Output for item4 (Religion should be taught in school: Agree / Indifferent / Disagree) shows that those who are ‘indifferent’ will get the score 1.66, and those who agree or disagree will get negative scores, -.42 or -.77 respectively.
Q2. The highest score on the scale will be obtained by those aged 20-29, disagreeing with the idea that children today are not as disciplined as when they were a child, and not providing any definitive opinion on the other two statements (“Children today are not as fortunate as when I was a child”, and “Religion should be taught in school”). The lowest score on the scale will be obtained by those aged 40+, feeling that children today are not as disciplined, and disagreeing with the other two statements (“Children today are not as fortunate as when I was a child”, and “Religion should be taught in school”). [In fact, there is very little difference in score whether one agrees or disagrees with the last two statements].

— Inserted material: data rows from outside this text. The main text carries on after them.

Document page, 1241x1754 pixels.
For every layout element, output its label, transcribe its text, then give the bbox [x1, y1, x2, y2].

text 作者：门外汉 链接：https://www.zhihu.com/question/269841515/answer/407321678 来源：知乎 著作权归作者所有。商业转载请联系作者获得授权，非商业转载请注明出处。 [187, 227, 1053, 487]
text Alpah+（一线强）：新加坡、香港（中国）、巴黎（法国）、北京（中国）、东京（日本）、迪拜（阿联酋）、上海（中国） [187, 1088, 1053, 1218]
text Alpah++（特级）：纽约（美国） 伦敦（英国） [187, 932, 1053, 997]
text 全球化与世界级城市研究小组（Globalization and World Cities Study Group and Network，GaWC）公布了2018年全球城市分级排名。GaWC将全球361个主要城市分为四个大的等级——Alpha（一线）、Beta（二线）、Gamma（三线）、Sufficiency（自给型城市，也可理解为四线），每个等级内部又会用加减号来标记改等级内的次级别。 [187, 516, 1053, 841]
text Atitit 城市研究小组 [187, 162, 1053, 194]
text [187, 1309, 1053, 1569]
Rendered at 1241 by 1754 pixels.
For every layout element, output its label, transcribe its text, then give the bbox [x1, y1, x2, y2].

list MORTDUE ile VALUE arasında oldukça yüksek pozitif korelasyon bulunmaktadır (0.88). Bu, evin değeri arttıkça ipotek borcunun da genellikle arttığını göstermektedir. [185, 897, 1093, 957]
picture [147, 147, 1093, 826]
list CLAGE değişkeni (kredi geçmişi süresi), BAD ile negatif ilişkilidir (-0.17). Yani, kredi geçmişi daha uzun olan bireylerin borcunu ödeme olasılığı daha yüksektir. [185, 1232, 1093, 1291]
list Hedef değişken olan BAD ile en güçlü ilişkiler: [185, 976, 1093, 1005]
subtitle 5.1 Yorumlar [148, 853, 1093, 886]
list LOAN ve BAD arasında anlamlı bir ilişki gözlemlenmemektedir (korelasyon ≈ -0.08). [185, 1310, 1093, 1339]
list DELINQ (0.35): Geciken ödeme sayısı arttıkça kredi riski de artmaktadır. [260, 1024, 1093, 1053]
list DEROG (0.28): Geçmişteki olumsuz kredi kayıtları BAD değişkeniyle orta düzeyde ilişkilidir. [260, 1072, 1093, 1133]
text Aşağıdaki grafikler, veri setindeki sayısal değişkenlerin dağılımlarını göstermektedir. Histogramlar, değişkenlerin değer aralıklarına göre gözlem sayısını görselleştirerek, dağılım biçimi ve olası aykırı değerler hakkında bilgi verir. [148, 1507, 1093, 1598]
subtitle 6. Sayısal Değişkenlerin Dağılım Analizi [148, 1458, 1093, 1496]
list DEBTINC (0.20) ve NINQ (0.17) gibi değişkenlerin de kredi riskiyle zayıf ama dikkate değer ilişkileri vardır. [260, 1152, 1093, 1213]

Q3. Are the score assignments consistent with the conjecture that what is measured is a form of conservatism marked by aging and nostalgia/dogmatism? To some extent, yes, because on one end of the scale we have young people who do not have any concerns about lowering discipline standards for children, feel it is impossible to tell whether children today are more or less fortunate, and are indifferent to whether religion is taught in school or not (more liberal/open-minded). On the other end of the scale we have older people who feel that discipline standards for children have deteriorated, and have opinions on whether children today are more or less fortunate, and whether religion should be taught in school or not (more nostalgic about the past and dogmatic).